PGR deve ser eleito pelos magistrados.
Continua o Público: «"À mulher de César não basta ser séria, tem que parecê-lo”, sintetiza Franclim Ferreira [da Associação Justiça para Todos], sugerindo que o PGR fosse escolhido por votação pelos magistrados do Ministério Público.»

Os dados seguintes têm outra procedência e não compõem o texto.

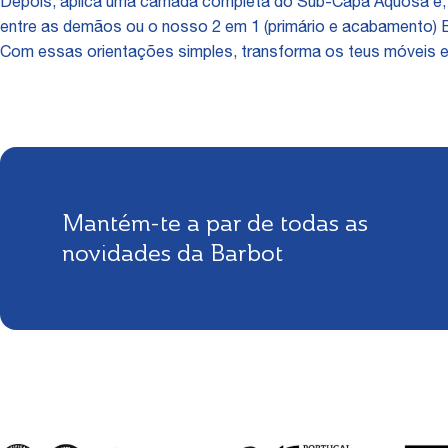
Depois, aplica uma camada completa do Sub-Capa Aquosa e,
entre as demãos ou o nosso 2 em 1 (primário e acabamento) Ba
Com essas orientações simples, transforma os teus móveis e
Mantém-te a par de todas as
novidades da Barbot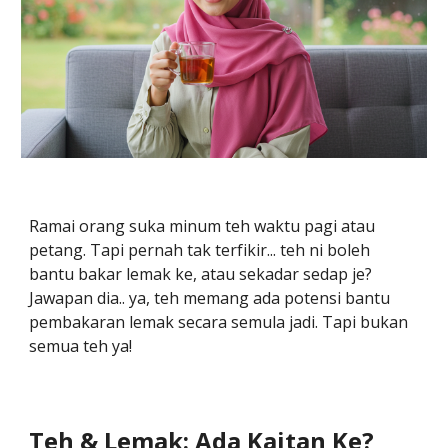
Ramai orang suka minum teh waktu pagi atau
petang. Tapi pernah tak terfikir... teh ni boleh
bantu bakar lemak ke, atau sekadar sedap je?
Jawapan dia.. ya, teh memang ada potensi bantu
pembakaran lemak secara semula jadi. Tapi bukan
semua teh ya!
Teh & Lemak: Ada Kaitan Ke?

Quando as sentenças e os acórdãos, ou até os despachos nos processos, não vão no sentido que "as pessoas" esperam, inventa-se todo o tipo de disparates para incendiar a pradaria. A visão do Estado como associação de bairro parece ser, para os bem intencionados, uma ficção razoável. Que cada turma eleja o seu cacique é o mais que aguenta esta simplória visão do mundo. Os polícias deveriam, pois, eleger os seus comandantes; os funcionários públicos deveriam talvez eleger os ministros; não sei se também os enfermeiros deveriam eleger os médicos. Claro que, a estas cabeças, não lhes passa pela ideia que um vício terrível de muitas organizações consiste, precisamente, em que quem dirige depende de quem é dirigido, assim se anulando a função de dirigir, tornando-a refém das circunstâncias. Mas isso é teoria política altamente abstracta para gente que gostaria de gerir o mundo com quem gere um jogo de sueca, com as mesmas ferramentas conceptuais.